On a narrow spit of land, at the confluence of two mighty rivers, lies ancient Cairo. Not the one in Africa, with pyramids and camels, rather the one along the Mississippi and Ohio Rivers, Cairo, Illinois.
Cairo has seen better days, the 1920 population of 15,000 having dropped below 3,000 souls. Once a shipping center strategically located at the two rivers, the city later developed as a rail center, consolidating its status as a bustling nexus of commerce. During this period of prosperity, merchants and shippers built themselves grand mansions and protected them with ever-increasing levees. However, as commerce increasingly hitched a ride on trucks and roadways, ever more efficient and larger bridges were constructed across the Mississippi River, by-passing Cairo. This loss of trade and a history of violent racial interactions isolated the city and like many cities in the turbulent late 1960's lead to white flight and subsequent further loss of businesses and population. Rapid economic decline soon followed and with it came its usual fearsome playmates, crime and poverty.

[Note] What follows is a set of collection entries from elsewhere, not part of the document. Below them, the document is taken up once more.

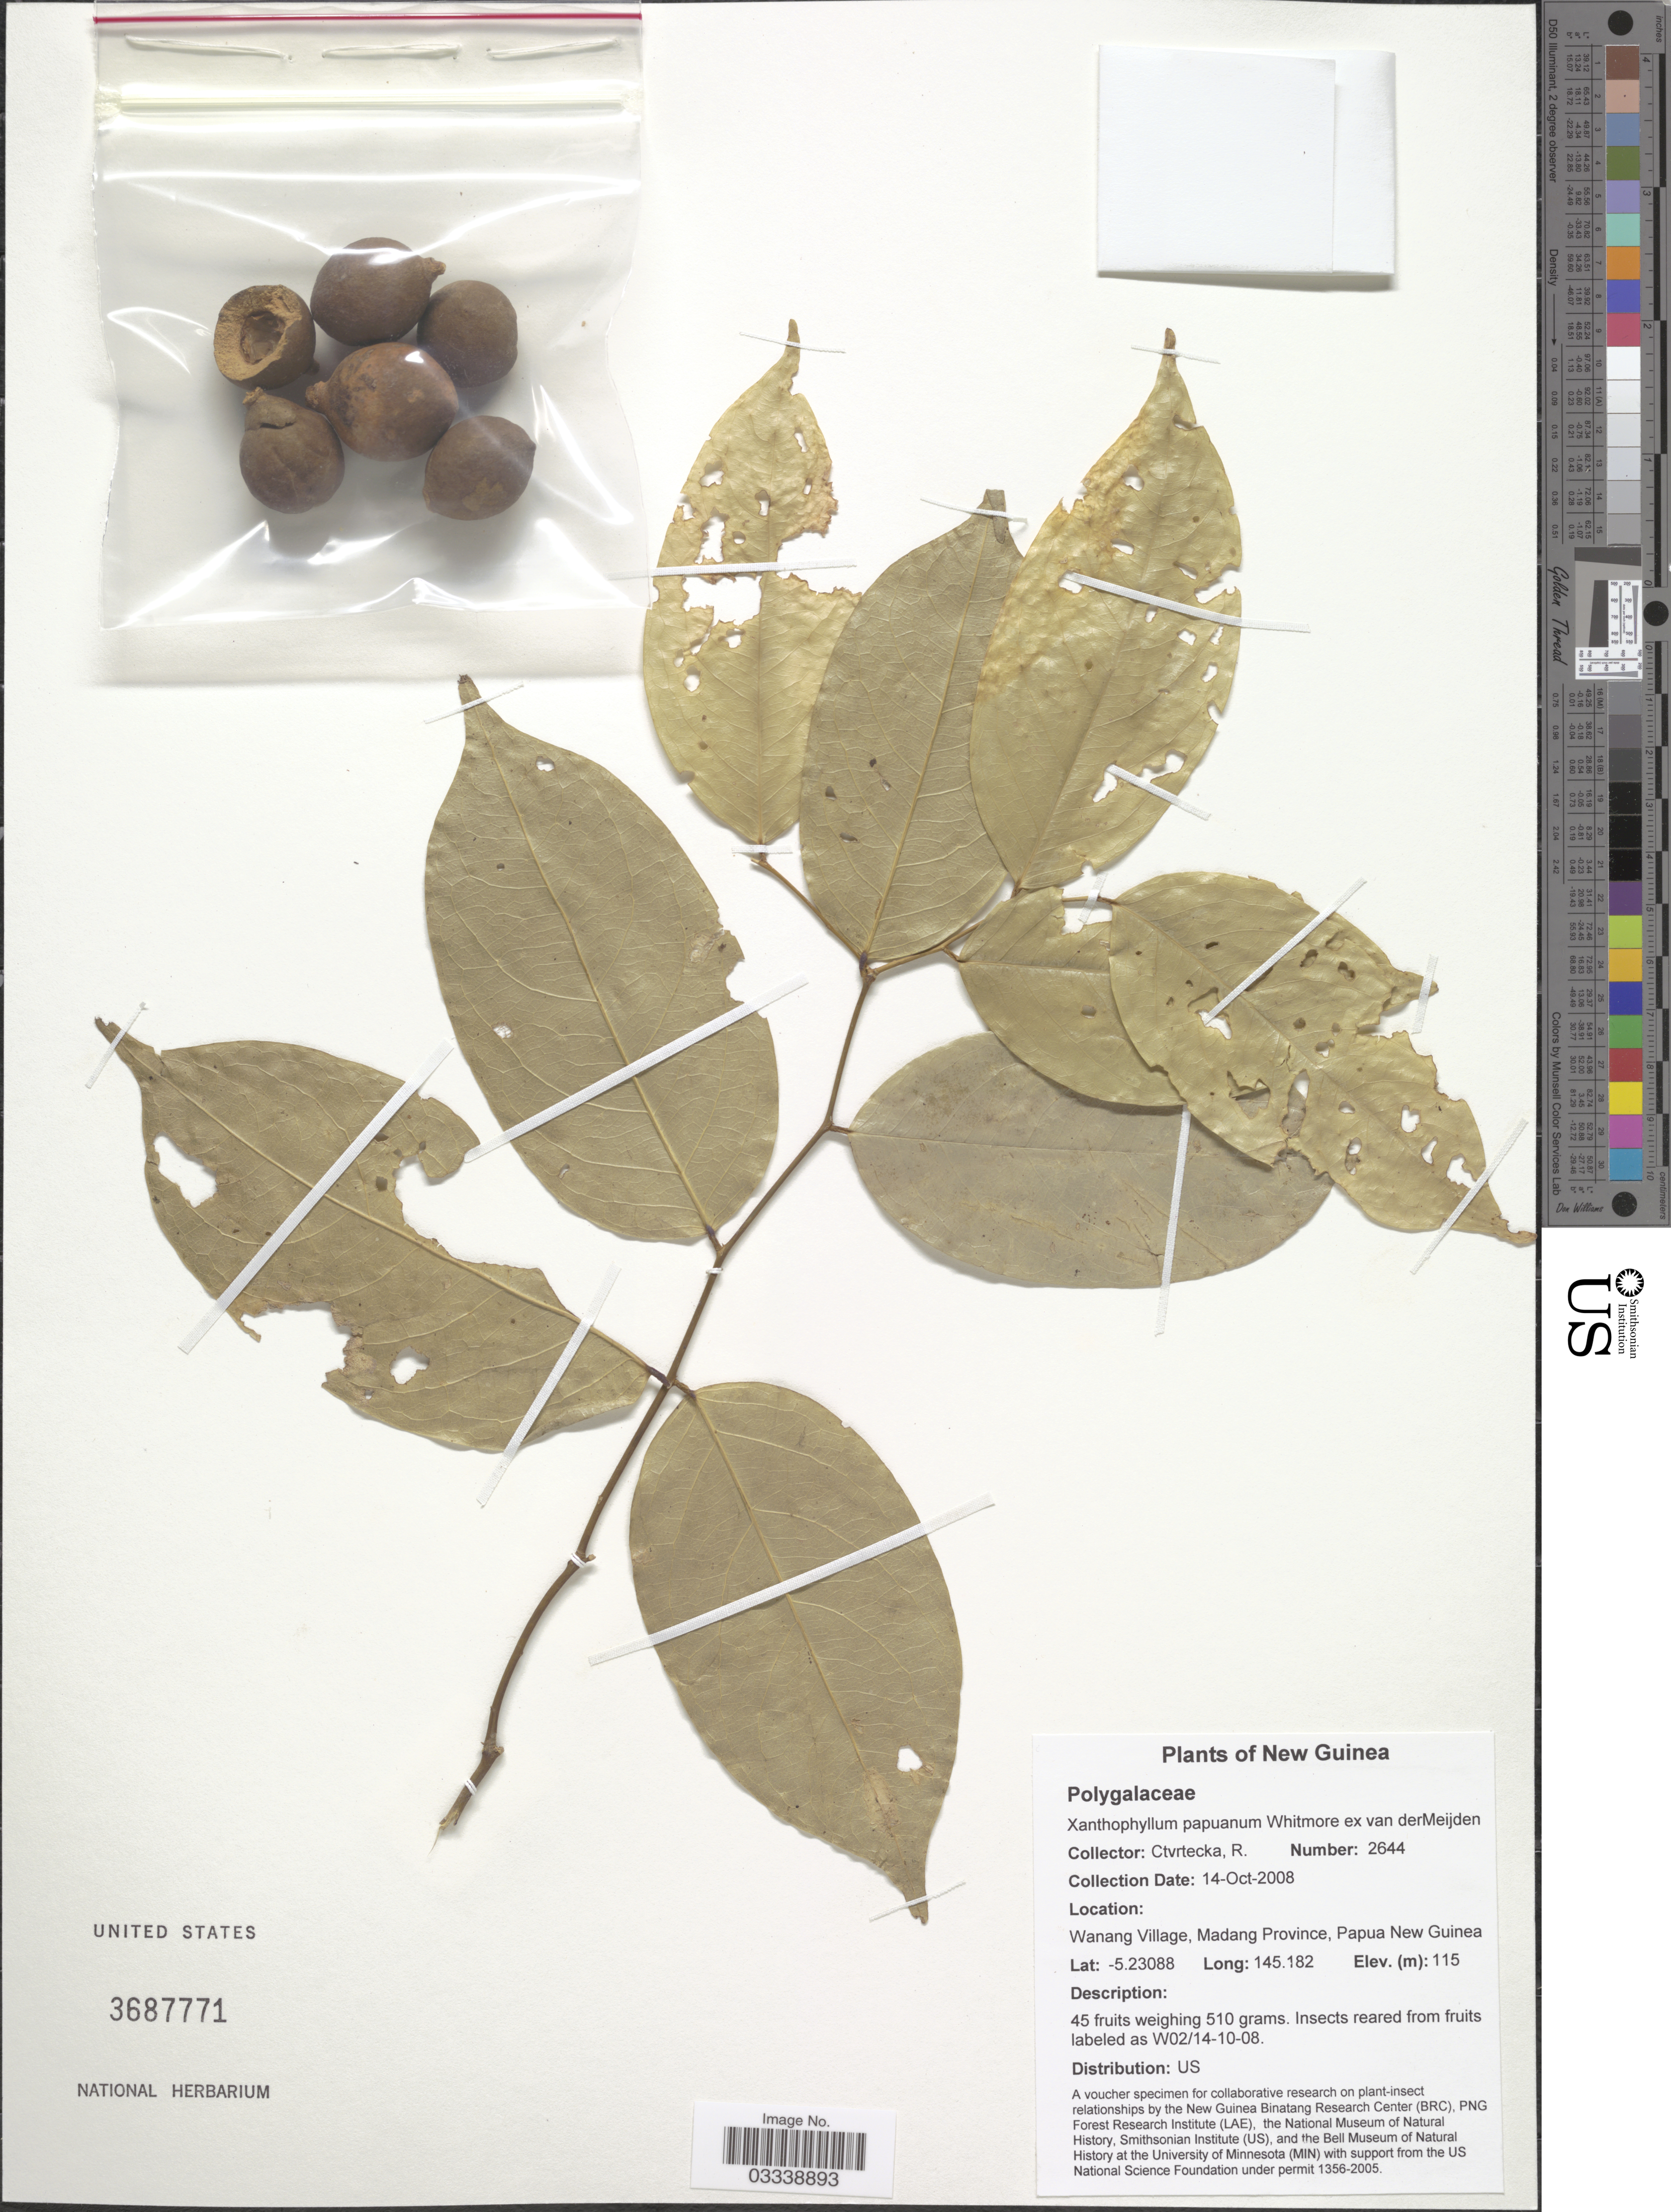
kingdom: Plantae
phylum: Tracheophyta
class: Magnoliopsida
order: Fabales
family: Polygalaceae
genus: Xanthophyllum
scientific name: Xanthophyllum papuanum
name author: Whitmore ex Meijden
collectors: R. Ctvrtecka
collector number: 2644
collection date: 2008-10-14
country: Papua New Guinea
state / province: Madang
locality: New Guinea. Wanang Village, Papua New Guinea.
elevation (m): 115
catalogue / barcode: US 3687771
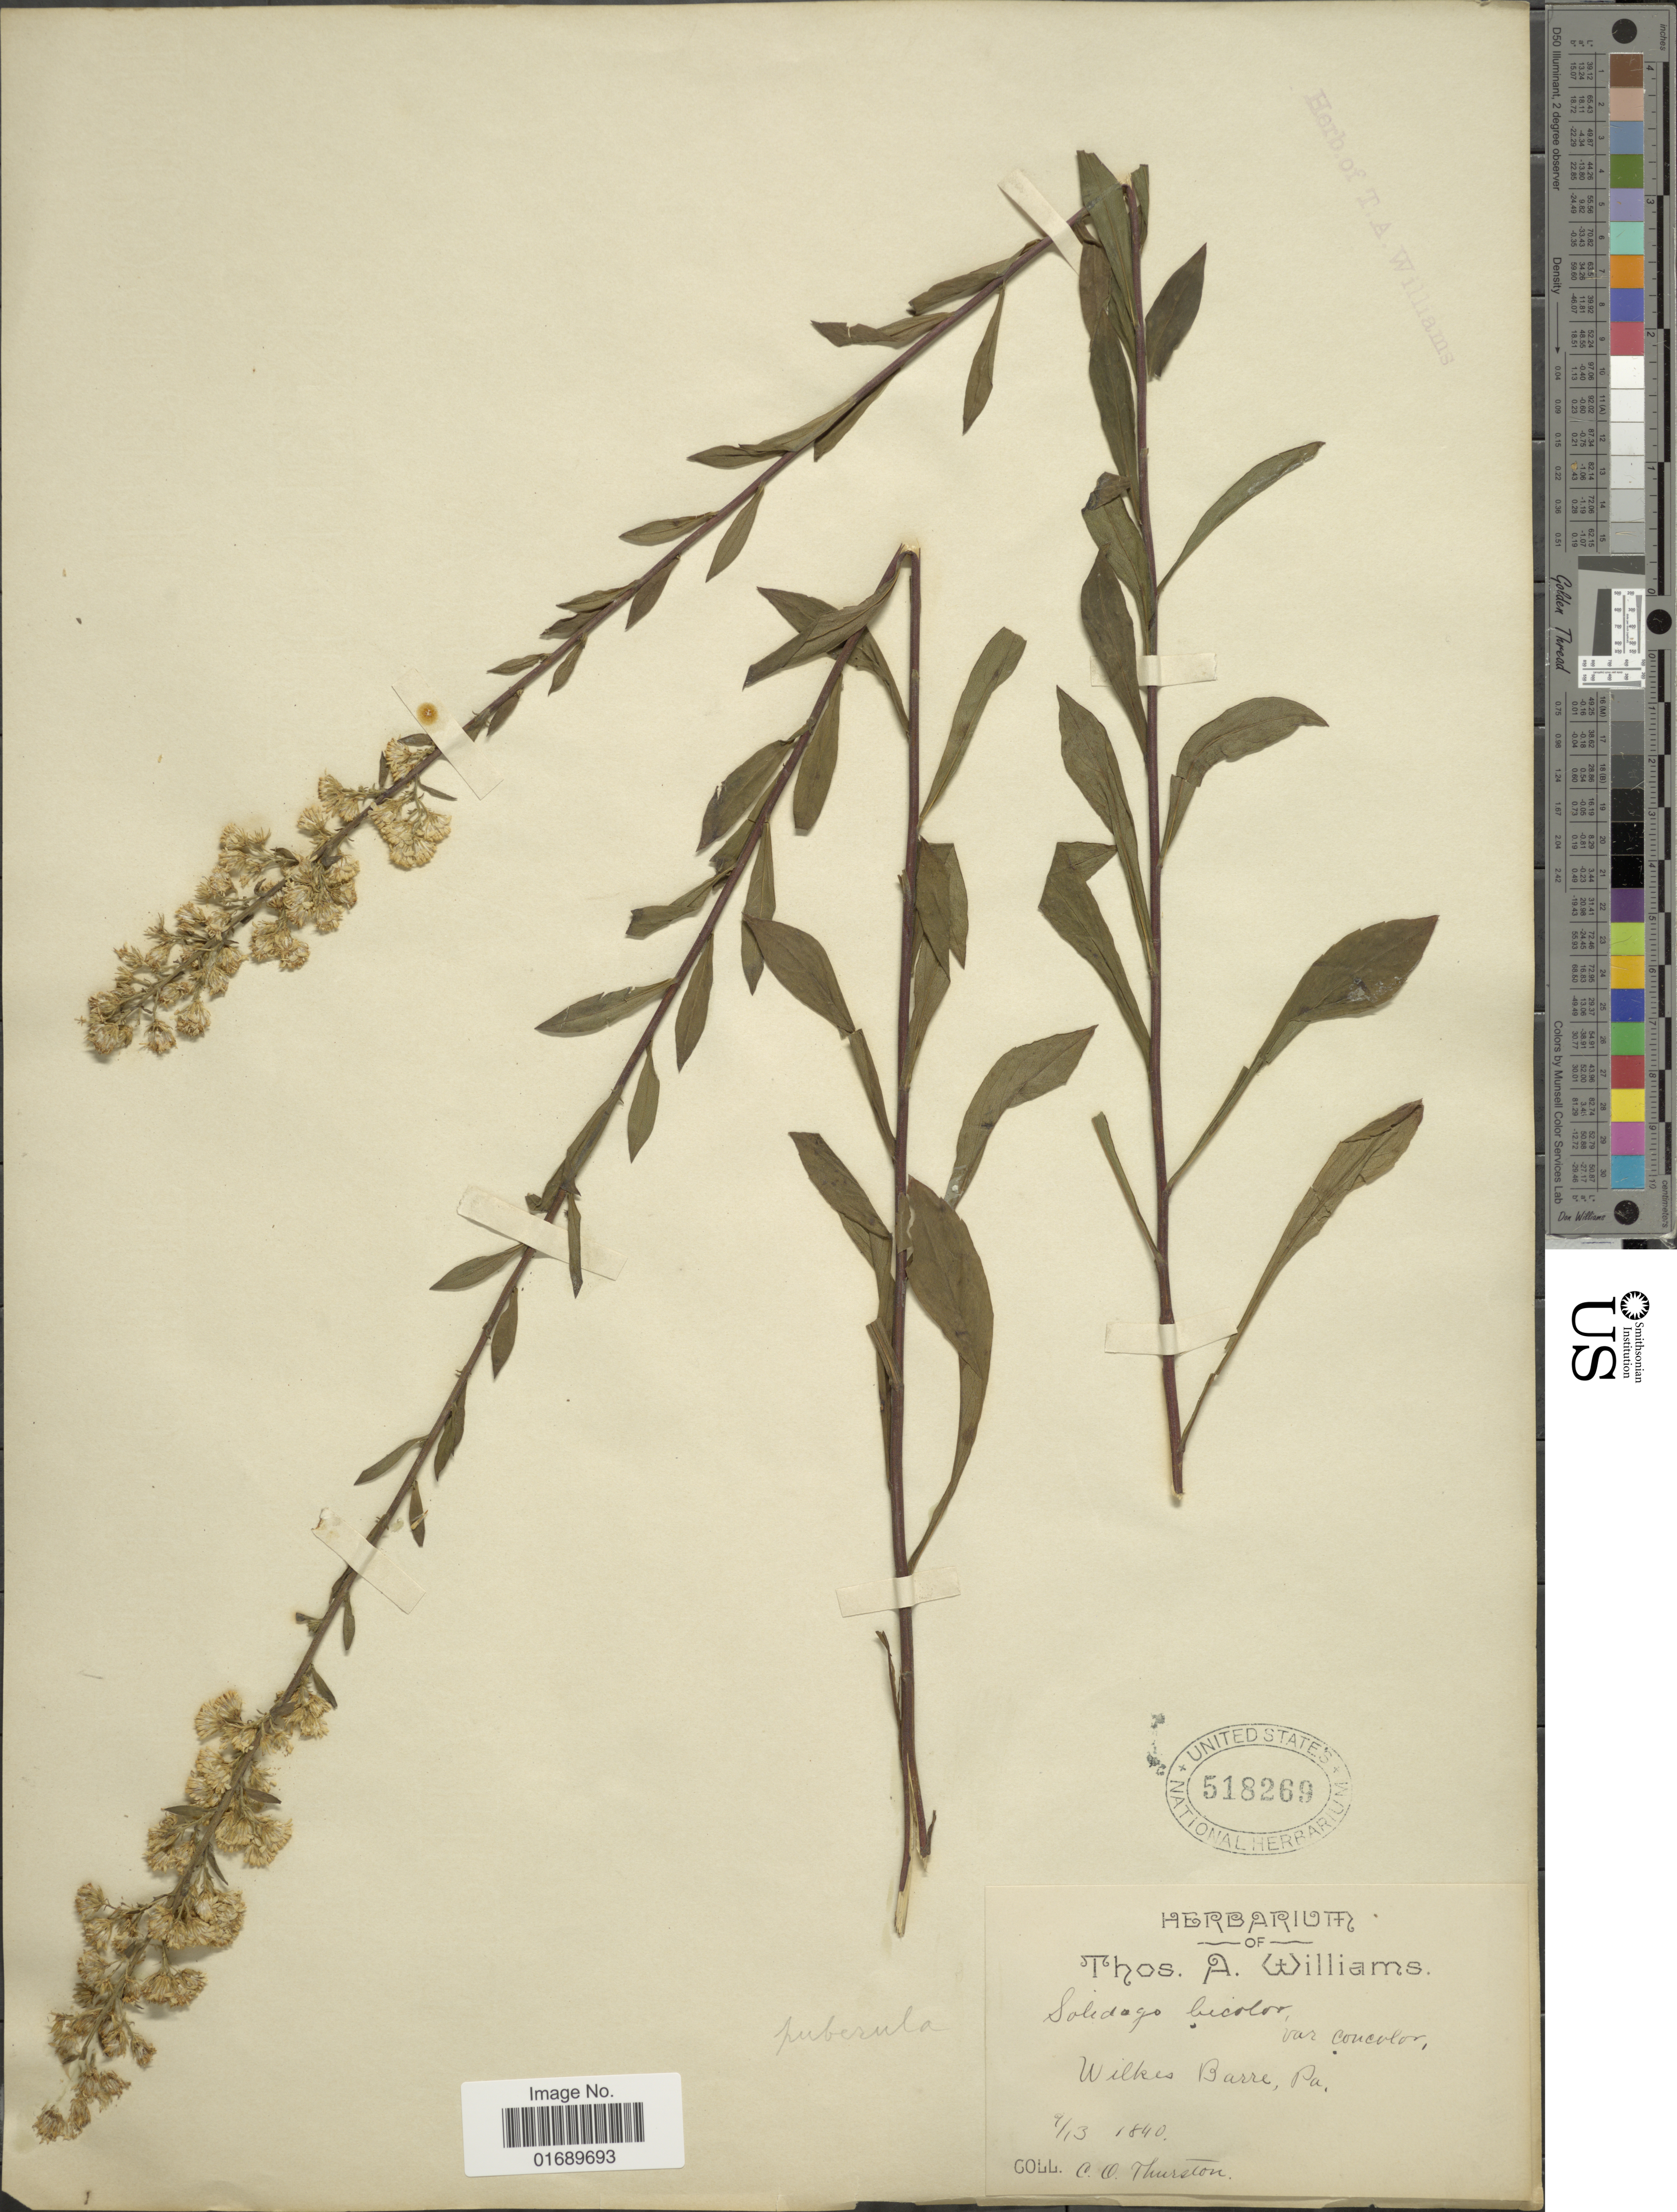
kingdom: Plantae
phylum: Tracheophyta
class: Magnoliopsida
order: Asterales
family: Asteraceae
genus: Solidago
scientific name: Solidago puberula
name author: Nutt.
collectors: C. Thurston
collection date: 1840-09-13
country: United States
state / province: Pennsylvania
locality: Wilkes Barre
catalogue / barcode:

Cairo now is a shell of its past former glory and the old mansions and former Custom House still haunt the city's architecture and memory. Even when restored and blessed with careful stewards, the grand houses of the wealthy businessmen only accentuate the despair of the place. Hundreds of years after the Fall of Rome, when cattle grazed in the Forum and moldering ornate capitals and pediments lay half-buried, what did the contemporary Romans imagine of their past? Were they proud of their heritage crumbling under their feet or burdened by it, unable to synthesize their current plight with the desperate melancholy of a past long since gone. And once mighty Cairo, by-passed by technology and progress, torn apart by race intolerance and violence, has to live with the mocking edifices of past glory glaring with unapproving eyes, fully restored in body but not spirit.